Objectives: 1-To assess whether the intervention achieves relaxation as measured by a reduction of greater that 15% for heart rate (HR) and a 30% increase in Respiratory Sinus Arrhythmia (RSA). 2-To assess the duration of the effects of the relaxation program on autonomic functioning as measured by HR and amplitude of RSA. 3-To asses the effects of the intervention on behavioral expression, defined by frequency of three individualized target behaviors per student collected for 15 seconds every minute for three hours post intervention.
Methods: In a repeated A-B-A-B design 15 students with ASD are being studied on 5 relaxation program (RP) days, verses 5 other days consisting of typical classroom activities (TCA) as a control condition. Heart rate monitoring takes place for the duration of the school day on RP and TCA days, and behavioral observations by blind raters for three hours following the procedure is collected. An activity monitor will be used to correct for changes in heart rate due to physical movement.
Results: We have successfully collected data on the first 5 subjects. Preliminary measures have indicated a significant reduction in heart rate from baseline to treatment, t(2) =-4.72, p < .05, compared with a control period of similar duration.
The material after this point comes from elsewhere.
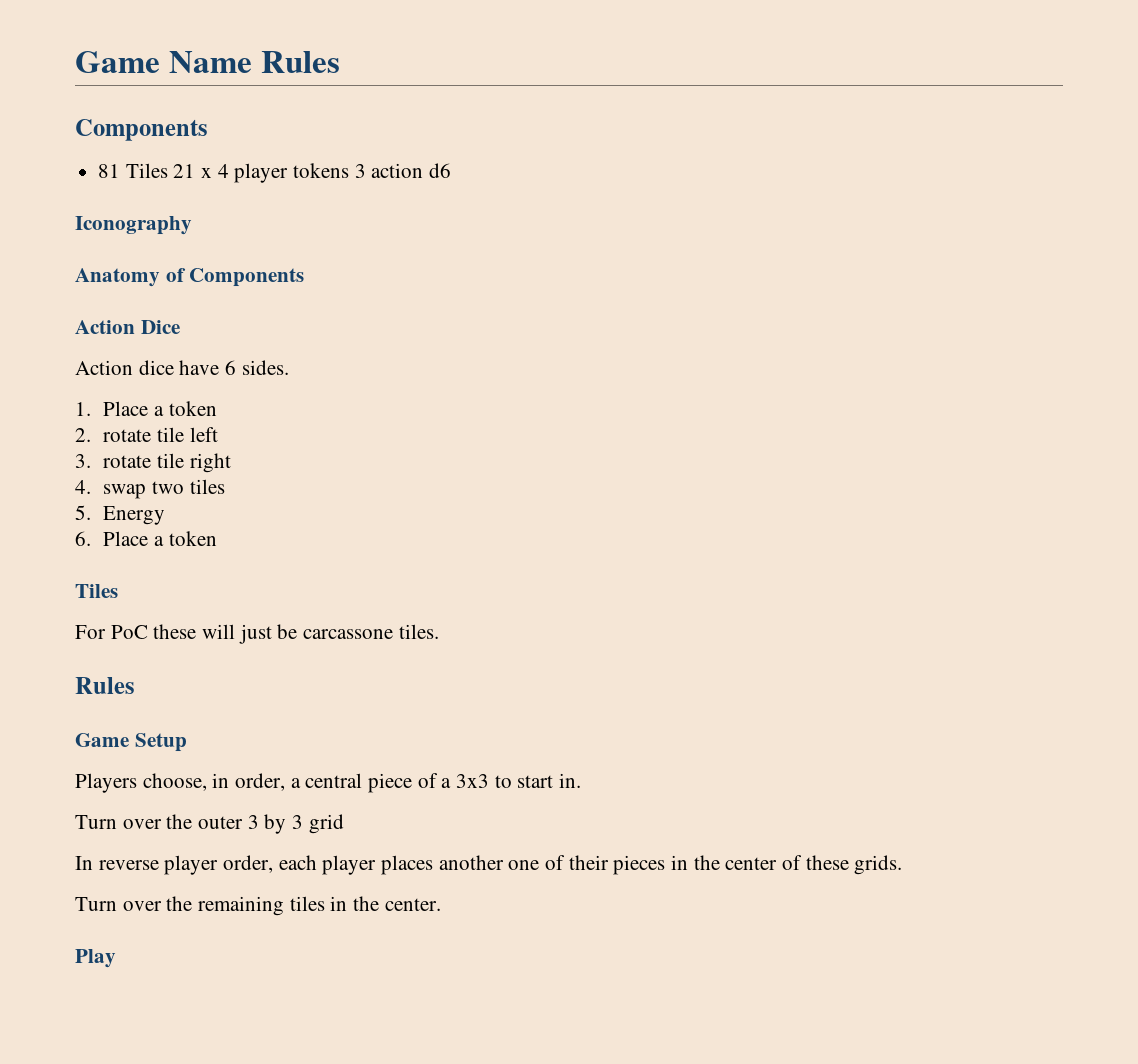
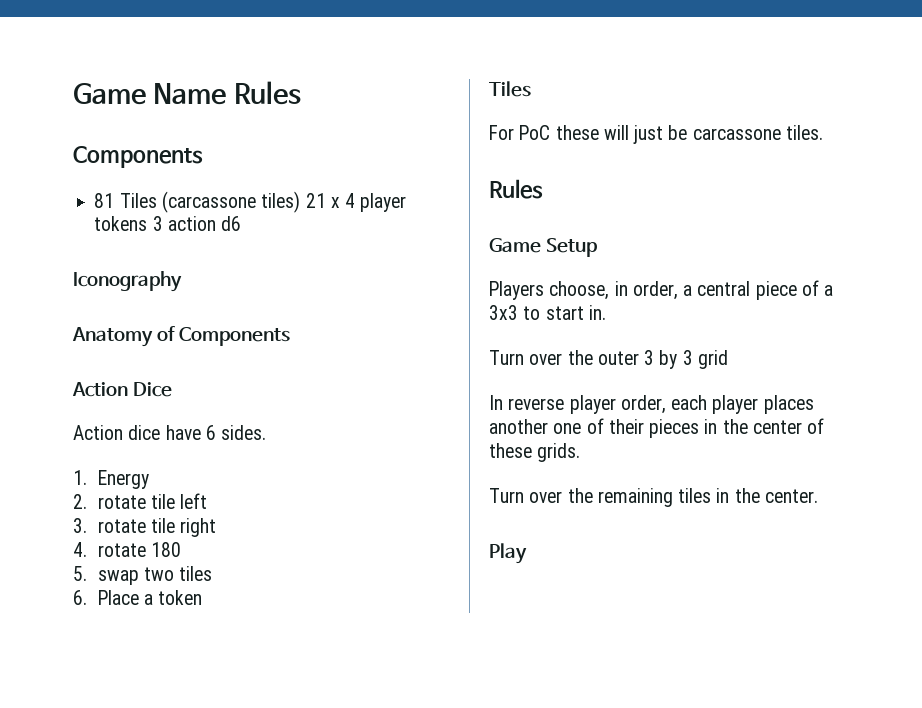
(168, 170) none -> [161,191,301,213] (carcassone tiles)
[103,401,217,416] Place a token -> [97,470,149,489] Energy
(91, 487) none -> [97,542,182,557] [73,566,87,581] rotate 180 // 5.
[75,505,166,525] // 5. Energy -> (213, 573) none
This suggests that the program is effective in reducing cardiovascular arousal during the intervention. Reporting on the results of the ongoing effects is deferred pending the completion of the study.
Conclusions: We have developed a cost effective, easy-to-implement intervention that has a beneficial effect on autonomic regulation and putatively for behavior in classroom settings. This intervention does not require extensive staff training, carries no risk of side effects and would be easy to introduce to other school programs if proved to be beneficial.